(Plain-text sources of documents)
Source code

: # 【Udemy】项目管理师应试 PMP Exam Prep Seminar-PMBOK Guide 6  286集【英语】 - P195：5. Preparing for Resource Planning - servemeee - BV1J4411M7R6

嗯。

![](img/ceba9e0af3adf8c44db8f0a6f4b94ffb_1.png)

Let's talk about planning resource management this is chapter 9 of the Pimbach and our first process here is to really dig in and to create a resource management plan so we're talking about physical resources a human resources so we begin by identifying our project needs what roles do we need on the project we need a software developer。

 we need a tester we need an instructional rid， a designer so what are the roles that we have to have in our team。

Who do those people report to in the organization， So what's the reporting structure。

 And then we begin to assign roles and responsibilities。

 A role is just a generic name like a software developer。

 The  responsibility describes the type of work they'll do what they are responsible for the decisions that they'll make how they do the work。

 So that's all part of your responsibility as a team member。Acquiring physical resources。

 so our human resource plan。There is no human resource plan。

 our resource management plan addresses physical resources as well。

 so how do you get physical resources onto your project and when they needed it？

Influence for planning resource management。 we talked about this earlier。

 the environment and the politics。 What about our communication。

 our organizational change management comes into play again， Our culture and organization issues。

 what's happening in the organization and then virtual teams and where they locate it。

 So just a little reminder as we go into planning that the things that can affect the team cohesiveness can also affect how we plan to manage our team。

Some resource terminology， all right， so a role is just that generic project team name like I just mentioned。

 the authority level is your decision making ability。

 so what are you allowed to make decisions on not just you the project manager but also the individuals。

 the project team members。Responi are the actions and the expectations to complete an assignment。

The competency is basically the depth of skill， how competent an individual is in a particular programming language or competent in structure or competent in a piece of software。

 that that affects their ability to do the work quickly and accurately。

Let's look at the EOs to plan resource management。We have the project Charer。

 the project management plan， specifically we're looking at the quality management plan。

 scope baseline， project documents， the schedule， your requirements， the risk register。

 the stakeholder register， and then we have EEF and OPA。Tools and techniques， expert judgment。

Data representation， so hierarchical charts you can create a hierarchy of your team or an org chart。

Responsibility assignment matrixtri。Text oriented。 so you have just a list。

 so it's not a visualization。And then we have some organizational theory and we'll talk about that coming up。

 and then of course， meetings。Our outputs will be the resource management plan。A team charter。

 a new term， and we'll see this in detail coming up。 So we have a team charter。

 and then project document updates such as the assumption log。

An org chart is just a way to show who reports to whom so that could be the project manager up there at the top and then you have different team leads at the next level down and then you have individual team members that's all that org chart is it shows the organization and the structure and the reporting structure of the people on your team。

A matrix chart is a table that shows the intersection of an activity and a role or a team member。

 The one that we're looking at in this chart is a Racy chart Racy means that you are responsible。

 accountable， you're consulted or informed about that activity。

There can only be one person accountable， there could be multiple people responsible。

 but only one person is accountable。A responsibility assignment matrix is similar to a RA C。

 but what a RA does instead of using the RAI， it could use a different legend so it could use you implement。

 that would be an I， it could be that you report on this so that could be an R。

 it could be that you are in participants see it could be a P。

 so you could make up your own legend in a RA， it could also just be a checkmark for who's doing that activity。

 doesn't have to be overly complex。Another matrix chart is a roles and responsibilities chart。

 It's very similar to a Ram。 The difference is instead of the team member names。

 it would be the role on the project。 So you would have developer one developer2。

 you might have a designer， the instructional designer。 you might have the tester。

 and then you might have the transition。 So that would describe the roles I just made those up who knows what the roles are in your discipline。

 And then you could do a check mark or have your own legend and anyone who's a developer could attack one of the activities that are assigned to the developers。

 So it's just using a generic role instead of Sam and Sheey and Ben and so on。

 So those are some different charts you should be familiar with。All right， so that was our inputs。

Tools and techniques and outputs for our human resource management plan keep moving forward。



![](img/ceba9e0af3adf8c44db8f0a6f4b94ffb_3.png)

#### [YOUR TASK]
Output the rows word for word, beginning at the line that contains "it could be that you are" and continuing through the end of the records.

#### [TASK OUTPUT]
 it could be that you are in participants see it could be a P。

 so you could make up your own legend in a RA， it could also just be a checkmark for who's doing that activity。

 doesn't have to be overly complex。Another matrix chart is a roles and responsibilities chart。

 It's very similar to a Ram。 The difference is instead of the team member names。

 it would be the role on the project。 So you would have developer one developer2。

 you might have a designer， the instructional designer。 you might have the tester。

 and then you might have the transition。 So that would describe the roles I just made those up who knows what the roles are in your discipline。

 And then you could do a check mark or have your own legend and anyone who's a developer could attack one of the activities that are assigned to the developers。

 So it's just using a generic role instead of Sam and Sheey and Ben and so on。

 So those are some different charts you should be familiar with。All right， so that was our inputs。

Tools and techniques and outputs for our human resource management plan keep moving forward。



![](img/ceba9e0af3adf8c44db8f0a6f4b94ffb_3.png)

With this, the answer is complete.